Action item: Whenever a line below mentions the word "Refactor", that line should be copied.

Exercise material:
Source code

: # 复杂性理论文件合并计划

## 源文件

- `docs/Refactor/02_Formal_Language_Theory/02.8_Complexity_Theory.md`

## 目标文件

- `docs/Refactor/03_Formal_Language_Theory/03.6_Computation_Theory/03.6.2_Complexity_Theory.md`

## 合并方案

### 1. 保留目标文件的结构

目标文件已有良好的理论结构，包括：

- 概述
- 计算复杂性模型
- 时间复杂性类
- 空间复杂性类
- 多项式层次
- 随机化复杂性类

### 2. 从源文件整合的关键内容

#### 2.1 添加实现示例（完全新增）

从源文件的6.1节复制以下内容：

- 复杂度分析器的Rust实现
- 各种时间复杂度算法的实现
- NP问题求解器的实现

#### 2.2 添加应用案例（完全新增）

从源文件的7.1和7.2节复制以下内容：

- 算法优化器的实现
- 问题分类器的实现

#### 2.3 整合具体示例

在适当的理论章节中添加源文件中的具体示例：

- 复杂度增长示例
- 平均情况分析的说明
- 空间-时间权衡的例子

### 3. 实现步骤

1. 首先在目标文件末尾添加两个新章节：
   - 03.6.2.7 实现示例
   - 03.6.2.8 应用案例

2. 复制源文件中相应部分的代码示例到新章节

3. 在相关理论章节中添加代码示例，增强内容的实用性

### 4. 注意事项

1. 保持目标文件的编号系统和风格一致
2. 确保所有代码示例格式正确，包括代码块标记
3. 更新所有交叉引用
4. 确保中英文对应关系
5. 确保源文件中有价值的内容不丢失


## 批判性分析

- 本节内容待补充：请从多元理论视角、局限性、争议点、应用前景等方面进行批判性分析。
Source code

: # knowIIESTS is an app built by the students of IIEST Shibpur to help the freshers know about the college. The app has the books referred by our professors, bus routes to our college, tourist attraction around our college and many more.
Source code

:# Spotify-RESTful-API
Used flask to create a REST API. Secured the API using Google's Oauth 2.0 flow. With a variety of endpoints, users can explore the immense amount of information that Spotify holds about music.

Answer section:
- `docs/Refactor/02_Formal_Language_Theory/02.8_Complexity_Theory.md`
- `docs/Refactor/03_Formal_Language_Theory/03.6_Computation_Theory/03.6.2_Complexity_Theory.md`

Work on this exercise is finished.